I have come across some tutorials which were slightly difficult to understand so I decided to come up with some simple steps to have working voice and data (3G or H+) internationally on Verizon Galaxy S3. This tutorial heavily borrows from the other tutorials. Credit to the original posters.

This is my first post so be a bit gentle








1. Install HiAPN from Play Store and back up the APNs to your SD card.
2. Install Phone Info app by [email protected] from Play Store.
3. Shut down the phone. Remove the Verizon sim card and put in your micro sim (need to cut it if only regular sim is available)and reboot.
4. Phone will complain of non Verizon sim card. Ignore it.
5. Open Phone Info app and click device information and select Global.If voice calls do not get activated in a couple of minutes, put the phone in Airplane mode and then after a couple of minutes, turn off the airplane mode.
6. Open HiAPN and select a. Click to delete APNs (This will delete the Verizon APN settings) b. Click to Autoset APNs (will get the APN info from the SIM card).
7. Voila Voice and 3G or H+ must now be active!!! Profit!  

Restoring Verizon APN Settings

1. Put in your Verizon sim card.
2. Open HiAPN and select a. Click to Restore APNs.
3. Open Phone Info app and click device information and select LTE/CDMA/EvDo.

Woohoo!! Now you are back to Verizon 4G LTE goodness!! 

Be patient. Some times multiple trial and error attempts may be required especially with getting 3G or H+ data instead of Edge.

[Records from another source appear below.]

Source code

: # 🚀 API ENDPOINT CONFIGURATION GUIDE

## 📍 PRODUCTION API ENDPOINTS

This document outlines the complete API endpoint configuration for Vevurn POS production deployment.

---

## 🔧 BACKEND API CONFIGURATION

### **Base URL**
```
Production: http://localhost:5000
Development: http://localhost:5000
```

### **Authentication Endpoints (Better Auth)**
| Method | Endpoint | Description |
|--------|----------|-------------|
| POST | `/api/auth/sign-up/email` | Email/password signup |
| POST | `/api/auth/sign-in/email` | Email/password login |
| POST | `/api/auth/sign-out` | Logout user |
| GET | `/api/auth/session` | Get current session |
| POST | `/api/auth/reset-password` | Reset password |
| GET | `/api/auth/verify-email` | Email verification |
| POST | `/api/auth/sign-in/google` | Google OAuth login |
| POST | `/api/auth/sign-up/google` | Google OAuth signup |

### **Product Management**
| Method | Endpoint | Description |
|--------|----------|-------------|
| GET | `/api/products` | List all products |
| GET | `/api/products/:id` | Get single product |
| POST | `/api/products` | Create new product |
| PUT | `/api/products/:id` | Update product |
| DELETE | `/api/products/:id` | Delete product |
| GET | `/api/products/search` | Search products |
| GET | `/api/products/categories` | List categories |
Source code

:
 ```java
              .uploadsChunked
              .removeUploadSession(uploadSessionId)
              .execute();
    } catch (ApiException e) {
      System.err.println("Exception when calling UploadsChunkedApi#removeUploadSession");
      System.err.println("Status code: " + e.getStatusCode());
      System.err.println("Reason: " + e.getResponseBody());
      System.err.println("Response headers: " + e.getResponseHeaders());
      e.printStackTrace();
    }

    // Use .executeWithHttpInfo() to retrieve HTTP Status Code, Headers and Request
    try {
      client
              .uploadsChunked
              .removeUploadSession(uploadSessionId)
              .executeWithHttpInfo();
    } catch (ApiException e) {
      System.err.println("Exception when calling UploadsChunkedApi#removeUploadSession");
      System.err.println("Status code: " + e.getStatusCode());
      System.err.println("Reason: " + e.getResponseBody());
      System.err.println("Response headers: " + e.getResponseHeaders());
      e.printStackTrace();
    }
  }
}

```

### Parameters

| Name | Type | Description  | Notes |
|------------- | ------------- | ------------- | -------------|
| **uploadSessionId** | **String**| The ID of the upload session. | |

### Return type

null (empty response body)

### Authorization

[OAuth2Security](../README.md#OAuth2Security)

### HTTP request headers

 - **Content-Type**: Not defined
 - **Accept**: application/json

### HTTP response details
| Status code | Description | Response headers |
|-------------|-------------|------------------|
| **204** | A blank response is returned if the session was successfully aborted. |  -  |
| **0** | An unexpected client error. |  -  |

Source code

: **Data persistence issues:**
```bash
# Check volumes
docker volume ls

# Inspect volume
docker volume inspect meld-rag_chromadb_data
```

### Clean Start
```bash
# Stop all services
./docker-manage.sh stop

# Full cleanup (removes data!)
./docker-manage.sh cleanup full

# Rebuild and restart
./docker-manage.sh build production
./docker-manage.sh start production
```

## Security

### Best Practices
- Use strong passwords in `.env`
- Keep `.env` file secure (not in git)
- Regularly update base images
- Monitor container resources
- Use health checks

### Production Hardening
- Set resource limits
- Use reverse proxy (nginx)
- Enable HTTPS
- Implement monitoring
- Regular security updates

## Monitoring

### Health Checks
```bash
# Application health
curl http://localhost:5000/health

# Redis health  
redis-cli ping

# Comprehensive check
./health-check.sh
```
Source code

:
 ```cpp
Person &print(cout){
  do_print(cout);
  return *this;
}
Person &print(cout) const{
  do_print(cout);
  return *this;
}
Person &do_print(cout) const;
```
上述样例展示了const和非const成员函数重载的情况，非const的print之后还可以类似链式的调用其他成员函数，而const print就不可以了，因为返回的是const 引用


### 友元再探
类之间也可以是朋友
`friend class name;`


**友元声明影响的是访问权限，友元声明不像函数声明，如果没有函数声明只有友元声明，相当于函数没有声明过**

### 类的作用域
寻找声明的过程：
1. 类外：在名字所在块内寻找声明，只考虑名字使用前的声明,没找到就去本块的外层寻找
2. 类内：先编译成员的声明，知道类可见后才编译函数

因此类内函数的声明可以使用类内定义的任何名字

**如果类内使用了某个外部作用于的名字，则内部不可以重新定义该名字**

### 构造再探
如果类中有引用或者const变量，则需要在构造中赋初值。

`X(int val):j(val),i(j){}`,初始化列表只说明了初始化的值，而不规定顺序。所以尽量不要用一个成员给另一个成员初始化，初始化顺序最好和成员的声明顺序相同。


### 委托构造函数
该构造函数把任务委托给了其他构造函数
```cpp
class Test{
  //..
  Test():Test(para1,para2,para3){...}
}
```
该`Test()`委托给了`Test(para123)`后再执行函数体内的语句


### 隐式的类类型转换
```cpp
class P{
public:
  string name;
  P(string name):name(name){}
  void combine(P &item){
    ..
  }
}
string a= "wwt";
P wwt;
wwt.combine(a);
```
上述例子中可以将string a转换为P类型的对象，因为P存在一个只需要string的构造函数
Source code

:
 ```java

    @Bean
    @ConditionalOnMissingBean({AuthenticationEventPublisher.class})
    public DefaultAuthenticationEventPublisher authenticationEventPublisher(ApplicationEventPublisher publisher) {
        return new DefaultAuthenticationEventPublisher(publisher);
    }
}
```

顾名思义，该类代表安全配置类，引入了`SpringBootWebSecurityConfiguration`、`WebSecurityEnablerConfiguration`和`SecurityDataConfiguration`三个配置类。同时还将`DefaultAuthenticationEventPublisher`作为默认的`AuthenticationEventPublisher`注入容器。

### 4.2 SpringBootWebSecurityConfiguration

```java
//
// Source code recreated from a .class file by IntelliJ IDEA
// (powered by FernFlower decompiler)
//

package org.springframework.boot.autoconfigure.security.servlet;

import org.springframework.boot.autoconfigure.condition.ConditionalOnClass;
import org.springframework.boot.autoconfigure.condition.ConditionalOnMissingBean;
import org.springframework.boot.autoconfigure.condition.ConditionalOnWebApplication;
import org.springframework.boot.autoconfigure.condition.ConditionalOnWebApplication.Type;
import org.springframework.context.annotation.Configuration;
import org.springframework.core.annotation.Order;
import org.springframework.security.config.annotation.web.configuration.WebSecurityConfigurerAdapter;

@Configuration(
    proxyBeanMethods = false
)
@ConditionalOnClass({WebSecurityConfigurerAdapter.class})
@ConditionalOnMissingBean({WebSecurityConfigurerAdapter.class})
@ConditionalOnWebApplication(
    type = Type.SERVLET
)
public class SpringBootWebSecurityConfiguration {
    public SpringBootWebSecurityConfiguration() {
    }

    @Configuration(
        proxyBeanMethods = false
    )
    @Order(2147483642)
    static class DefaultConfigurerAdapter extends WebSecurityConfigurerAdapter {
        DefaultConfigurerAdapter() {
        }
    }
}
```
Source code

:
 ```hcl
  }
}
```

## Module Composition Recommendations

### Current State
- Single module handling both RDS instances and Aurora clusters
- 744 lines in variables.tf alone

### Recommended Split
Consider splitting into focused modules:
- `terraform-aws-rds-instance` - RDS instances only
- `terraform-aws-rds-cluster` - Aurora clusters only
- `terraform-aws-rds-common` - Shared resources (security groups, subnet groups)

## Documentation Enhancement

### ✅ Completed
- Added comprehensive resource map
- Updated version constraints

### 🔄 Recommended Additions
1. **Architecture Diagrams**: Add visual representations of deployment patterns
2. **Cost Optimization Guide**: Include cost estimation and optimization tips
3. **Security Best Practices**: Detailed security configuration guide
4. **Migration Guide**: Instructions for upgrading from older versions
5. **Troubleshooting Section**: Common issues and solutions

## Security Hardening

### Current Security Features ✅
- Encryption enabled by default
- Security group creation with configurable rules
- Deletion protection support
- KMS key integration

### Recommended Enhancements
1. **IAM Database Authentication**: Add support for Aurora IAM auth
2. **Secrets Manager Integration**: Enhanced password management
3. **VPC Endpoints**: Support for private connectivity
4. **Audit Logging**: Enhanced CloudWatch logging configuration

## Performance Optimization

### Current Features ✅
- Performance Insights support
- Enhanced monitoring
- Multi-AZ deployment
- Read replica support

But eventually it works. For me making it work on Airtel 3G was seamless. Your mileage may vary.

Good luck.


----------



## SomeGuy23 (Oct 26, 2011)

Sounds very helpful! Did you do this with an unlocked GS3?


----------



## androidmaniac (Oct 14, 2011)

SomeGuy23 said:


> Sounds very helpful! Did you do this with an unlocked GS3?


Nope with a locked Verizon Galaxy S3 .







I am pretty sure, all other versions of Galaxy S3 too would work.


----------



## SomeGuy23 (Oct 26, 2011)

So are you saying I can buy a locked ATT GS3 do this tutorial, and be able to use it with Tmobile?


----------



## droid3r (Dec 8, 2011)

Thanks will try this next month on Claro (dom rep)

VZW GALAXY S 3 4G LTE


----------



## androidmaniac (Oct 14, 2011)

SomeGuy23 said:


> So are you saying I can buy a locked ATT GS3 do this tutorial, and be able to use it with Tmobile?


If a CDMA GS3 phone can work in a country with a totally different mobile landscape on a GSM network (Airtel is GSM) , I see no reason why a locked ATT GS3 shouldnt work on T-Mobile but again some of these carriers are morons..... Wish you luck with that.


----------



## yarly (Jun 22, 2011)

SomeGuy23 said:


> So are you saying I can buy a locked ATT GS3 do this tutorial, and be able to use it with Tmobile?


I'm sure it's just a sim card lock, but you would just get a different sim card for tmobile anyways. Phone is not locked.


----------



## ItsMe (Oct 22, 2012)

Hi ,

I am planning to take this India for next vacation in Nov. Will it work in AP also? Did you do anything before you leave to India. I mean unlocking etc


----------



## inphoenix (Oct 26, 2011)

Has anyone tried this? Would this also work for ATT or Tmobile sim cards?


----------



## rafyvitto (Jul 26, 2011)

inphoenix said:


> Has anyone tried this? Would this also work for ATT or Tmobile sim cards?


The verizon sgs3 will work on att but on 2g only, on tmobile it should get 3g.


----------



## inphoenix (Oct 26, 2011)

rafyvitto said:


> The verizon sgs3 will work on att but on 2g only, on tmobile it should get 3g.


Thanks I will try it today.

Sent from my SCH-I535 using Tapatalk 2


----------



## inphoenix (Oct 26, 2011)

I tried it with my TMO sim (had to cut it up). Do delete APN it needs root and I have not rooted the phone yet.

I tried making a call and it said there is not enough balance (because there wasn't  ) so it seems it should work. Will update when I root the phone and try it again.


----------



## zagg324 (Nov 5, 2012)

Sorry, Im a bit confused. I have a Verizon Galaxy s3. If I follow these instructions and get a UK sim (I don't know what carrier yet, anyone know what would work?) and put it in my phone, will i get 3g/data or just 2g (calls and texts)?

Edit:
Would it work to use a Three prepaid sim with this method? http://store.three.co.uk/SIM_Only/Voice_Pay_Monthly


----------